Double Glazing vs Secondary Glazing

double-glazingChoosing the right windows for your home is more than just a matter of choosing the right size. With quality windows, you could massively reduce your energy bills through increased insulation, and you can also effectively block out outside noise when you’re relaxing at home.

The two most popular choices of windows are double glazing and secondary glazing: in this article we take a look at which one’s better.

Double Glazing

Double glazing is composed of two panes of glass with a gap in between them, creating a barrier that effectively insulates your home against the outside elements. The gap between the two panes can either be a vacuum, or is occasionally filled with inert gas such as Argon, which boosts the windows insulative properties.

Secondary Glazing

Secondary glazing is installed via a supplementary pane of glass that is installed on the inside of an existing single-glazed window. The gap between the two panes is therefore larger with secondary glazing, and the supplementary panel is detachable in some way in order to allow the user to open both windows and access the inside panes for cleaning.

So which is better?

Cost

Double glazing is the more expensive option, as it requires a new window and must be fitted professionally to ensure a secure fit. Secondary glazing is cheaper as it requires only one additional window pane and can infact be installed yourself, although a poor installation job will incur more costs to fix it later down the line, so this should only be attempted if you have experience in glass fitting.

Sound proofing

Secondary glazing is more effective at sound proofing your home against the outside noise as the larger gap between the two window panes creates a more effective sound barrier.

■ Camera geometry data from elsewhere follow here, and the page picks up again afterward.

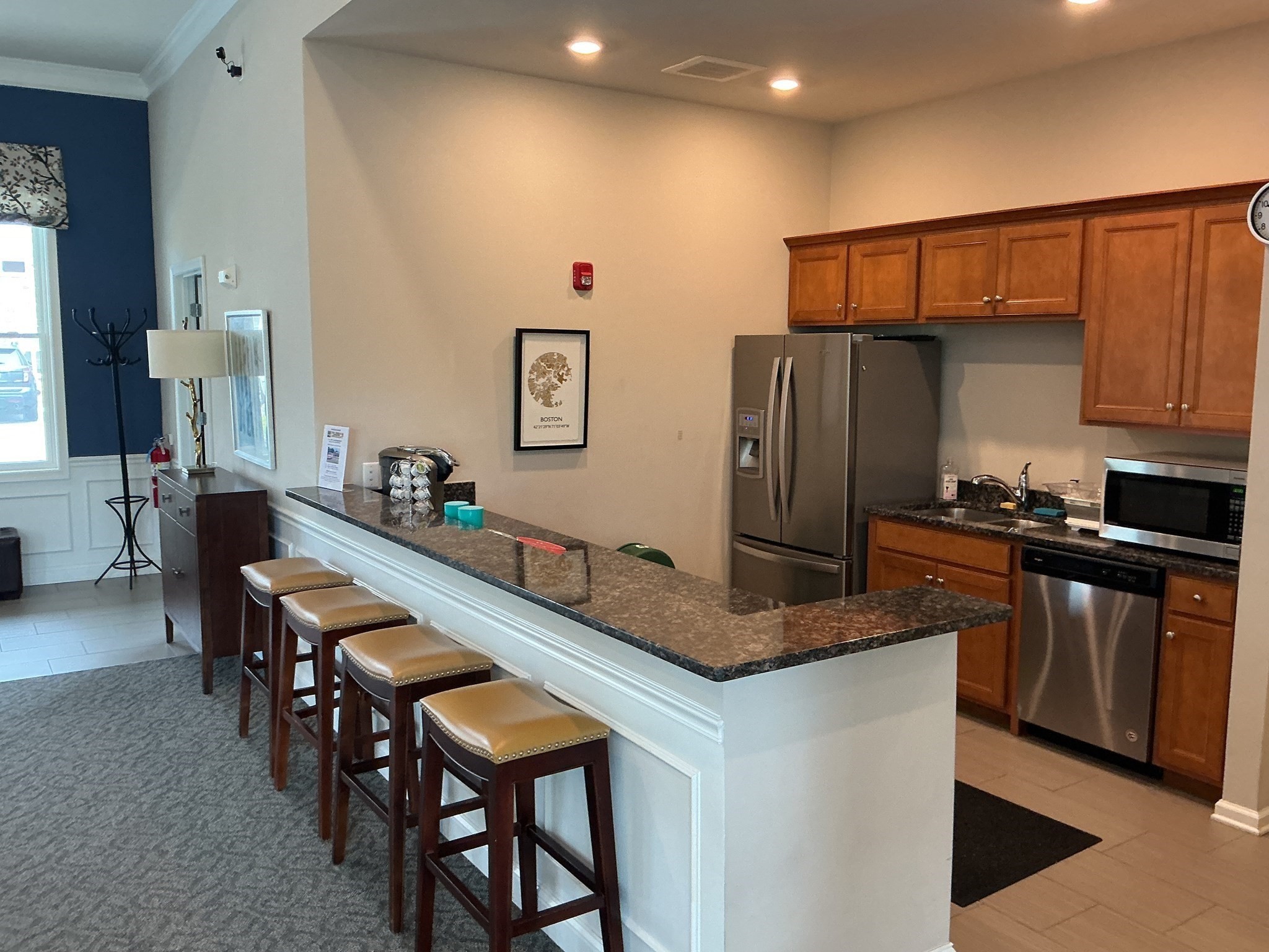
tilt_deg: -7.4
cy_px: 476
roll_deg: -0.2
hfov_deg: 61.7
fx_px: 1063
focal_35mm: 29
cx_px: 634
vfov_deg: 48.2
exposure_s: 1/60
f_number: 1.8
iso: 125
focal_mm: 3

Double glazing does reduce sound pollution, but not quite as effectively.

Energy efficiency


Double glazing is much more effective at insulating a property than secondary glazing due to the stable barrier the fixed gap between two window panes provides. Secondary glazing can be less effective because of the larger gap between window panes and the second pane being removable.

Planning permission

There are no planning permission regulations stopping you from having double glazing or secondary glazing. However, if you are in a listed building, there may be different rules that apply in order to maintain the building’s history. Check with your local planning authority if you are not sure.

Aesthetics

Your windows are a big part of your home’s exterior, so regardless of their efficiency, you’ll want them to look good. Double glazing will require a complete window replacement, so if you have a period property with a distinctive look, double glazing can damage the aesthetics of the building. Secondary glazing is a popular choice for this reason, as it isn’t visible from the outside.